I was now an unemployed, empty nester who had just been robbed of the only valuables that had meaning for her, with a dad who was crying and begging and not understanding his life. Because Drew moved out, I stopped getting child support, because I was unemployed, I wasn’t getting a pay cheque. I was receiving EI, but had been randomly chosen to be audited. Because I couldn’t prove I had been looking (all evidence was on my laptop) and because I wouldn’t accept the part time minimum wage jobs they felt I was qualified for, they discontinued my payments. I put my house up for sale the same weekend that Clint’s buddy was borrowing  our lake cabin to have a wedding. Clint called to let me know, on the Friday night that the septic system had backed up and overflowed out the basement and there was solid waste matter floating all over the yard. Could I get that cleaned up? And no one brought any food for the rehearsal dinner, could I stop at Costco and get food for 50 in the next hour or so? And I turned to God and said, YOU BETTER BE BIGGER THAN THIS. BECAUSE I’M ABOUT AT THE END OF WHAT I CAN HANDLE.  

A few weeks later I got a call from someone at EI to follow up and that person asked a few questions about my situation then said, “You’ve had a tough go of it, haven’t you? I’ll get you started back up today. You’ll get retro pay and you’re covered until Nov 26.”

I kept applying for jobs, being interviewed, and being the first runner up in a number of situations. Focus was one of those jobs I applied for.
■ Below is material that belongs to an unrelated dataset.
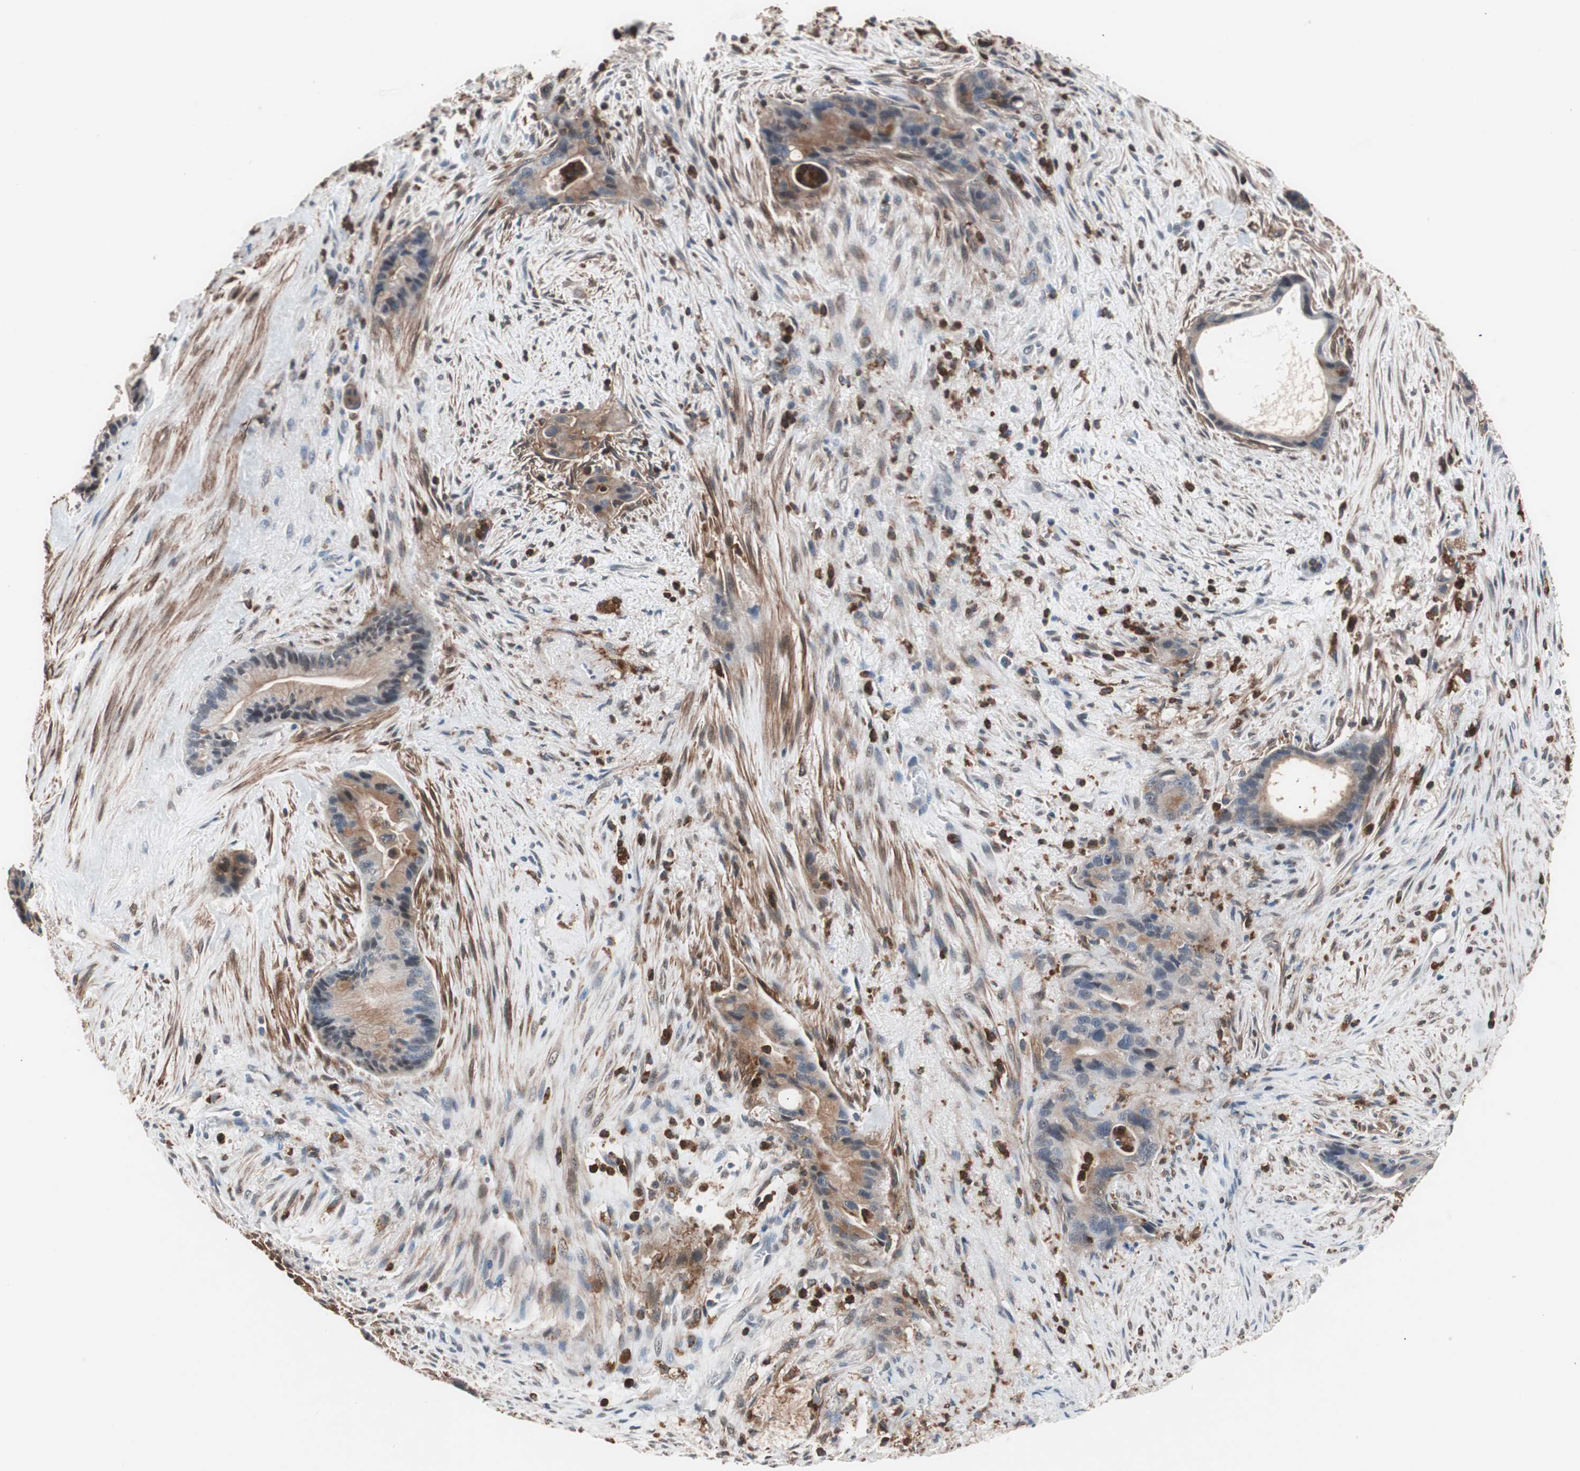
{"staining": {"intensity": "weak", "quantity": ">75%", "location": "cytoplasmic/membranous"}, "tissue": "liver cancer", "cell_type": "Tumor cells", "image_type": "cancer", "snomed": [{"axis": "morphology", "description": "Cholangiocarcinoma"}, {"axis": "topography", "description": "Liver"}], "caption": "Protein expression analysis of cholangiocarcinoma (liver) displays weak cytoplasmic/membranous expression in approximately >75% of tumor cells. (Brightfield microscopy of DAB IHC at high magnification).", "gene": "LITAF", "patient": {"sex": "female", "age": 55}}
As you know our interview process is very thorough, and we don’t hire quickly, so at the beginning of November I said to God, “OK. I’m doing my best. My absolute best. I’m getting an A in applying for jobs. The deadline is Nov 26. IF I don’t have a fulltime job offer by then, I’m going to assume you have other plans for me. Like, do you want me to work PART TIME and care for my dad and mom those other hours? Do you want me to become a missionary? OK, then. Please not India. Do you have a husband in mind for me? And it would be best that I not be employed because he’s super rich and wants to travel? OK. Ima gonna trust you. But I need to know by Nov 26.
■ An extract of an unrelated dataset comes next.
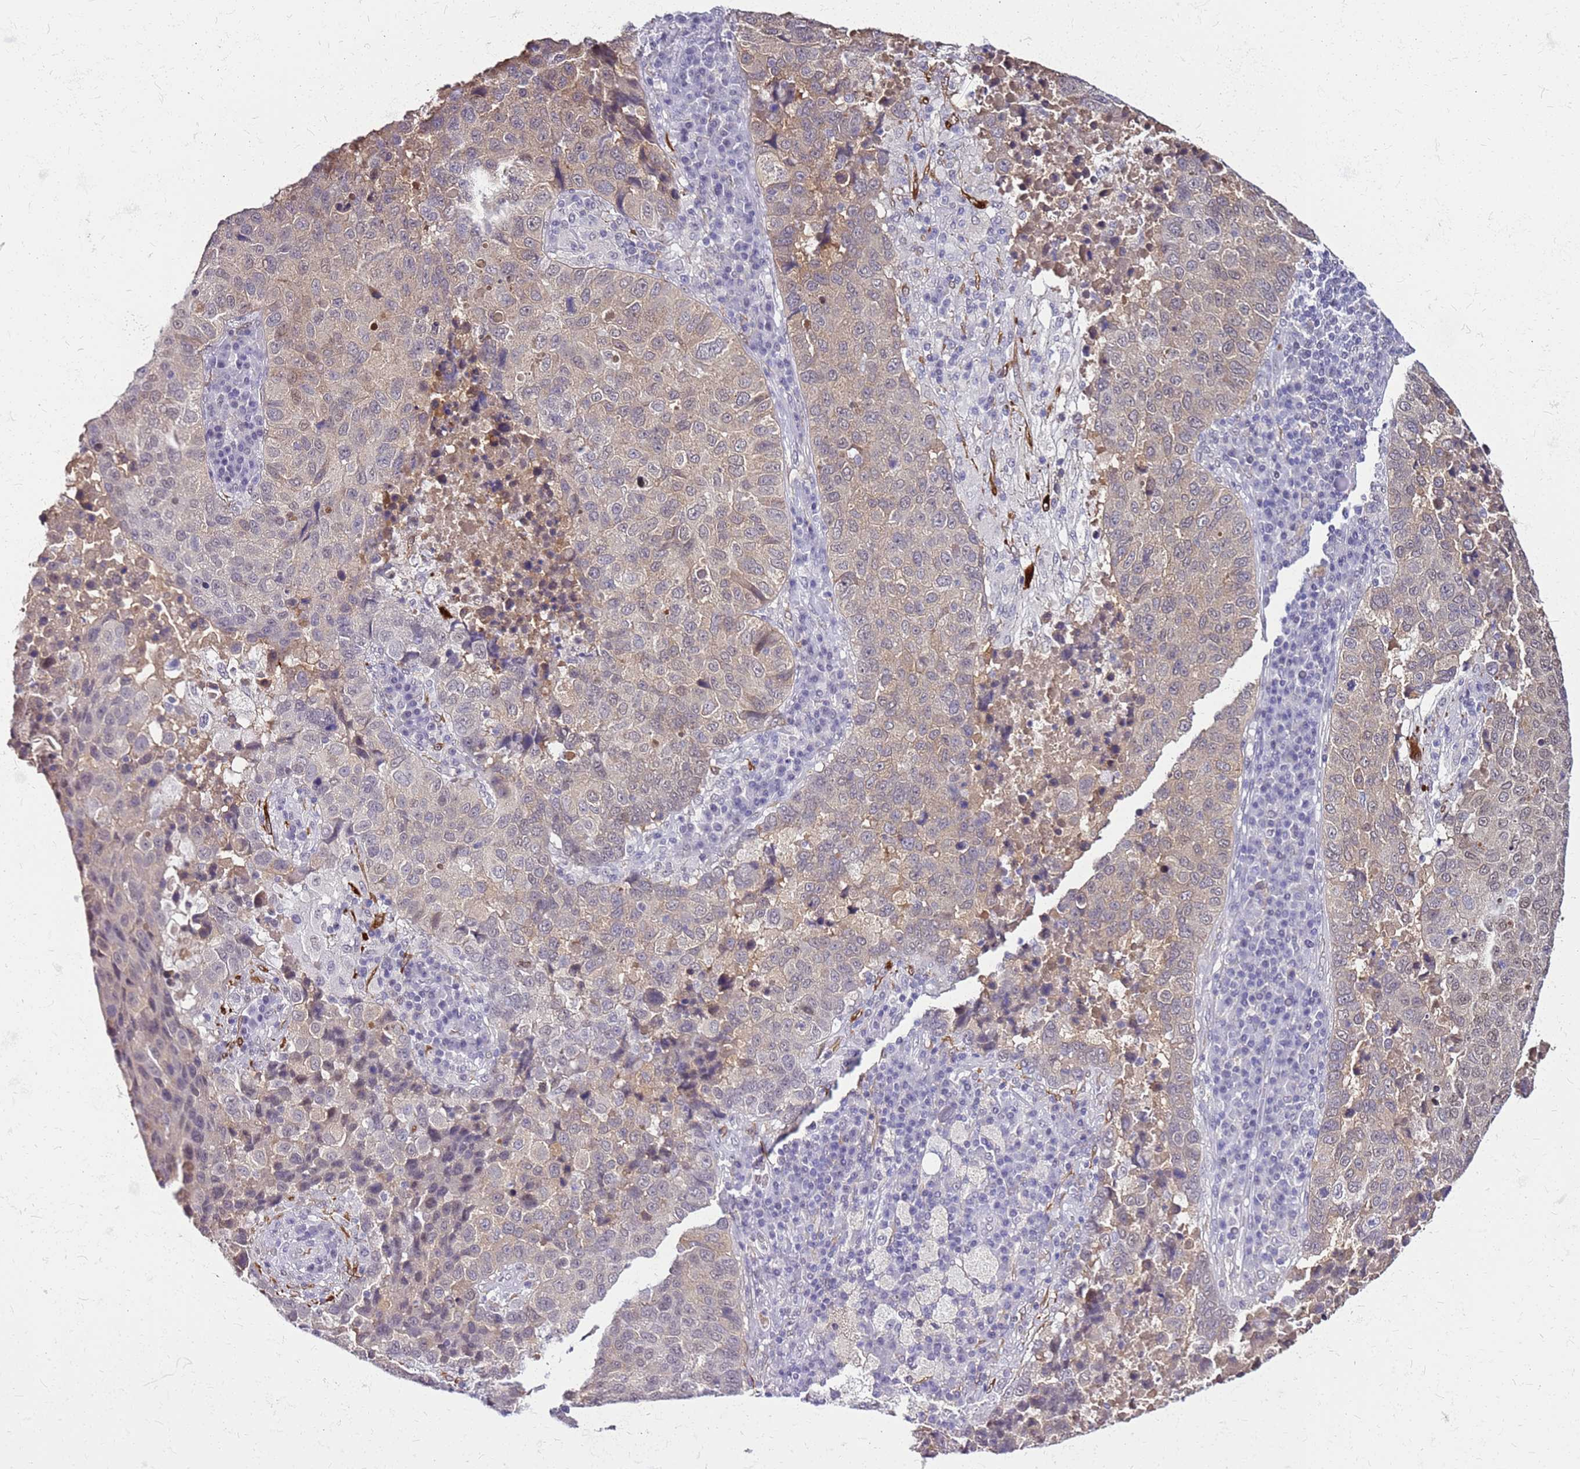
{"staining": {"intensity": "weak", "quantity": "25%-75%", "location": "cytoplasmic/membranous"}, "tissue": "lung cancer", "cell_type": "Tumor cells", "image_type": "cancer", "snomed": [{"axis": "morphology", "description": "Squamous cell carcinoma, NOS"}, {"axis": "topography", "description": "Lung"}], "caption": "Immunohistochemistry (IHC) of human squamous cell carcinoma (lung) reveals low levels of weak cytoplasmic/membranous expression in about 25%-75% of tumor cells.", "gene": "ALDH1A3", "patient": {"sex": "male", "age": 73}}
On Nov 26, I got a call from Focus offering me this job. 


End of interview. 

I hope I'm done doing presentations and talking about myself at work. Twice in one month is exhausting I tell ya.

Three things I'm thankful for:

1. Hearing OTHER people's stories. Inspiring. Interesting. 
2. Old pics. (Wish I wouldn't keep losing them. Everytime I get a new laptop I lose about a million files.)
3. The way God answers prayer in such a way that you absolutely know its from Him. 


1 comment:

Susan said...

Thank you ever so much for this post. It is such an encouragement as we face a most unexpected job loss at a time when my husband is unlikely to be hired again due to his age. Reading your post has reminded us of all the things God has done for us in the past...often at the last minute like you have experienced...but he has always done something good and gotten us through. We needed that reminder and I thank you for being the vehicle for setting us back on the right spiritual track for the future. Blessings of peace be yours.